I am having a hard time to understand cyclomatic complexity. I went through some videos in youtube for this. I got negative value for cyclomatic complexity when I use this formula M = E - N + P. I found this formula as well E = E - N + 2P. I would be happy to get some brief description about cyclomatic complexity and why it can or cant be negative?
In each connected component of a graph the number of edges must be at least greater or equal to the number of nodes minus 1 (that follows by induction, a component with one node does not need any edge, but whenever you add an additional node to a component, you need another edge to connect it with the previous ones: two nodes need at least one edge, three nodes at least two, and so on).

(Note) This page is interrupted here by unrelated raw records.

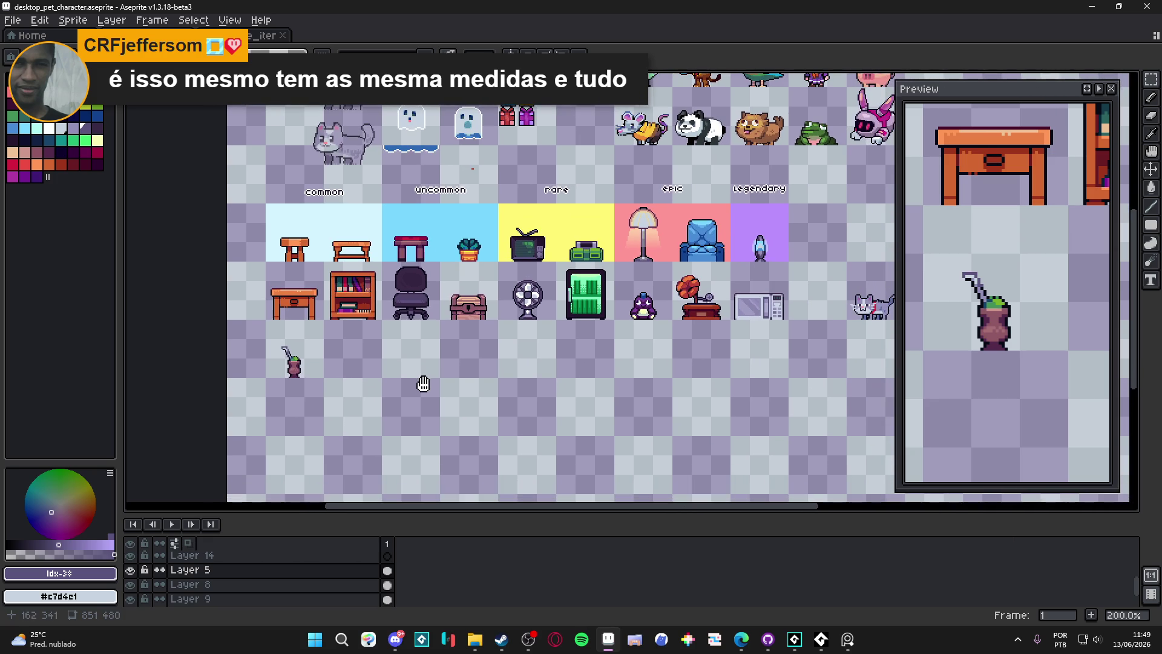
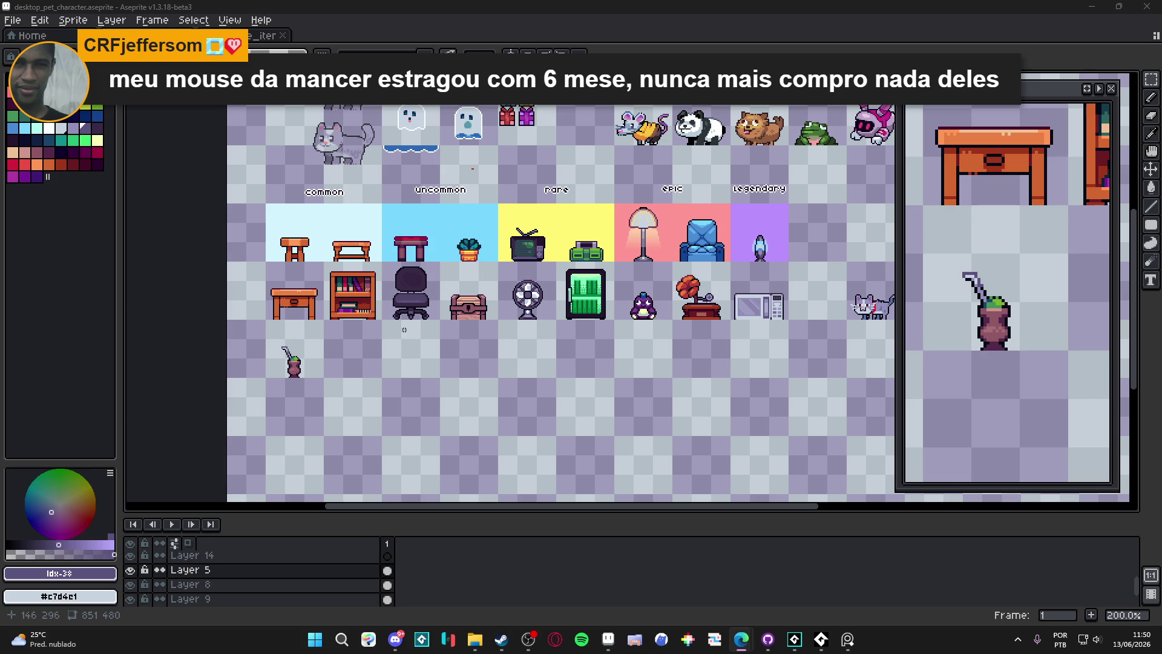
Look over the furniture sprite sheet and grab a beach-chair reference photo from the browser
mouse_move(376, 292)
left_mouse_down()
mouse_move(369, 254)
mouse_move(366, 285)
mouse_move(395, 271)
left_mouse_up()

So summing up the number of edges and nodes over P components, this leads to
E >= N - P,
E - N + P >=0
Since P is >=1 for any graph with at least one node, finally
E - N + 2P > 0
(except for the "empty" graph, where this is 0).

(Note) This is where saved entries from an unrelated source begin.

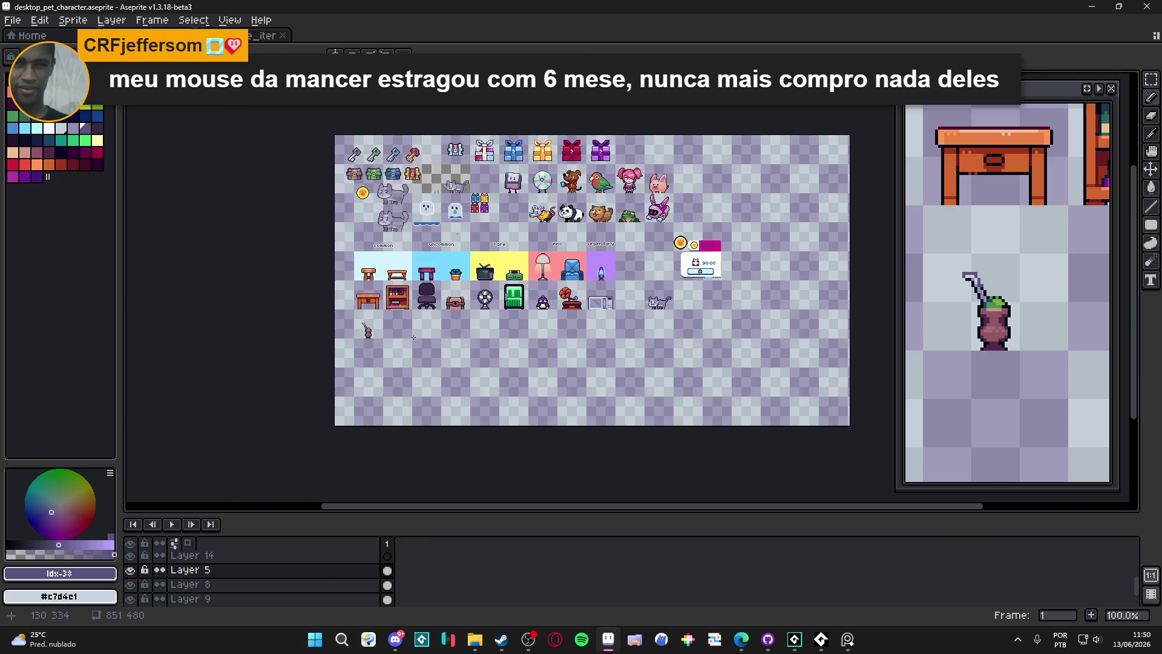
scroll(413, 337, "up", 1)
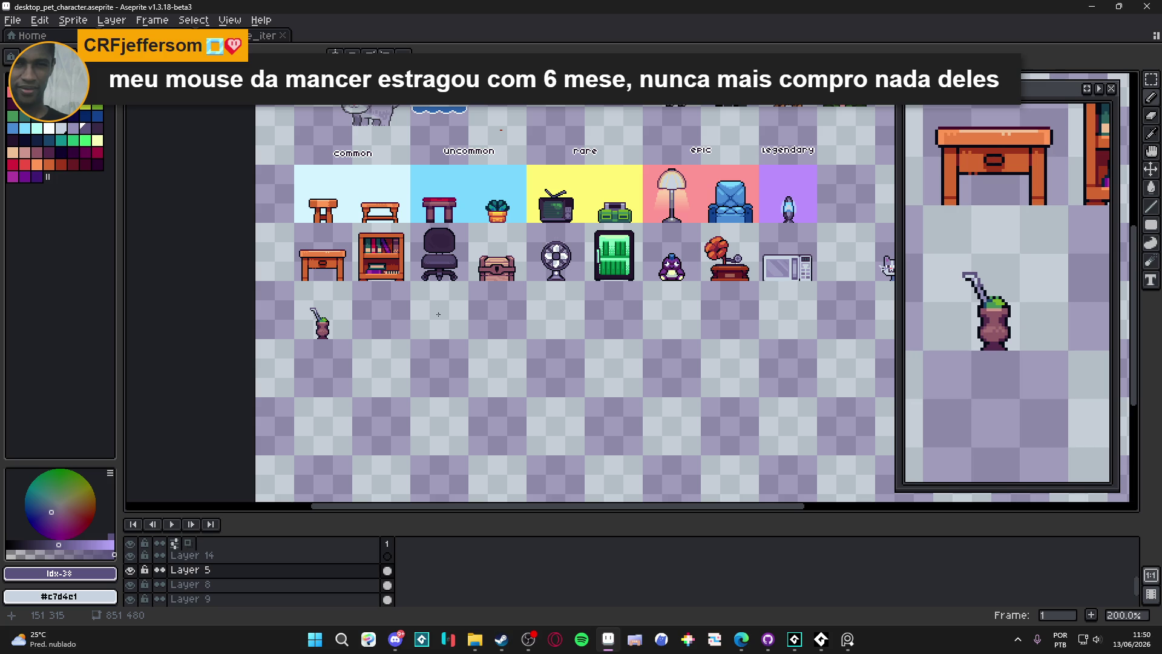
key("alt+Tab")
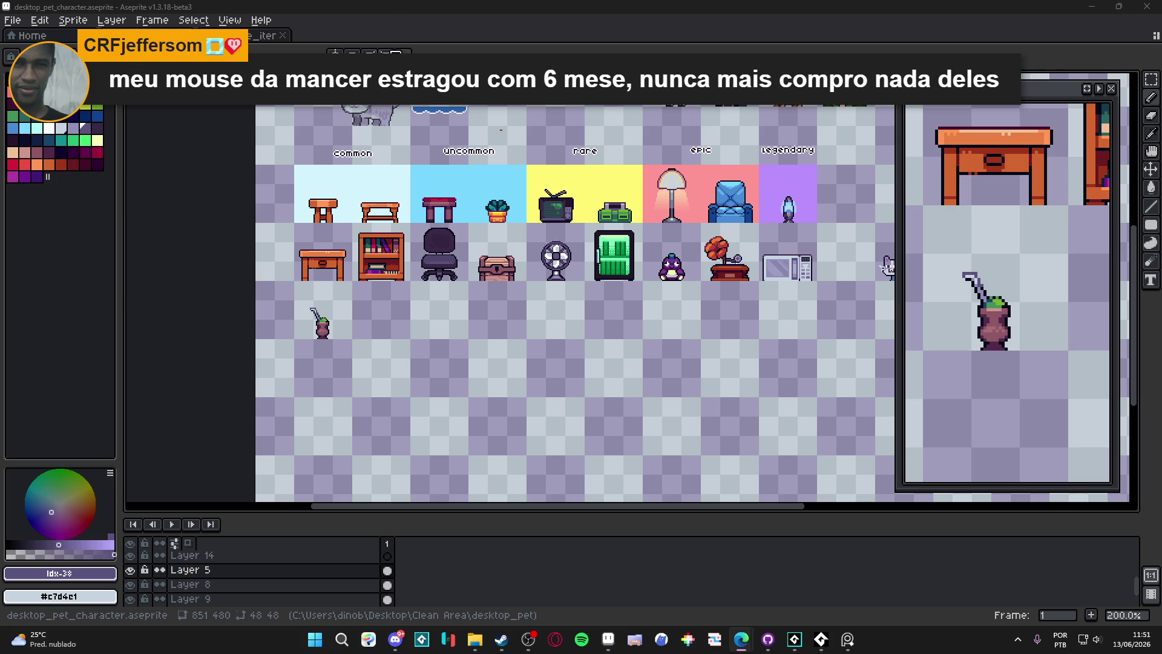
left_click(13, 19)
Create a 1000x1000 sprite, paste the beach-chair photo and dock it beside the sheet
key("ctrl+n")
left_click(543, 448)
key("ctrl+v")
mouse_move(344, 38)
left_mouse_down()
mouse_move(177, 192)
mouse_move(249, 252)
left_mouse_up()
scroll(272, 259, "down", 3)
Back on the furniture sheet, sample the treasure chest's pinkish colour
left_click(475, 250)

No cyclomatic complexity can never be negative. It always has to be at least one. Cyclomatic complexity is simply a measure of how many different paths a piece of code or an entire program has that execution could potentially follow. Therefore it always has to be at least one for executable code. E = E - N + 2P is the correct way to calculate it by hand, but outside of exercises for a class automated tools can handle this for you so calculating this isn't that important.
Cyclomatic complexity is a way to get number to compare parts of your code to identify areas where refactoring would bring a bigger potential benefit, its really only useful to compare the cyclomatic complexity of different functions within the same application.
Cyclomatic complexity is always greater than or equal to one. The reason for this is easier to see if you step away from the formulae that can be used to calculate cyclomatic complexy, and it look at what it actually does.
Cyclomatic complexity (as originally written) works on control flow graphs where the exit node has an additional edge connecting back to the entrance node. For such a graph, it counts the number of independent cycles that exist in the graph (hence the name). The simplest possible graph, a single node which is both the entrance and exit of the function, has an edge connecting it to itself, and hence has 1 cycle. Anything added to the graph can only increase this number.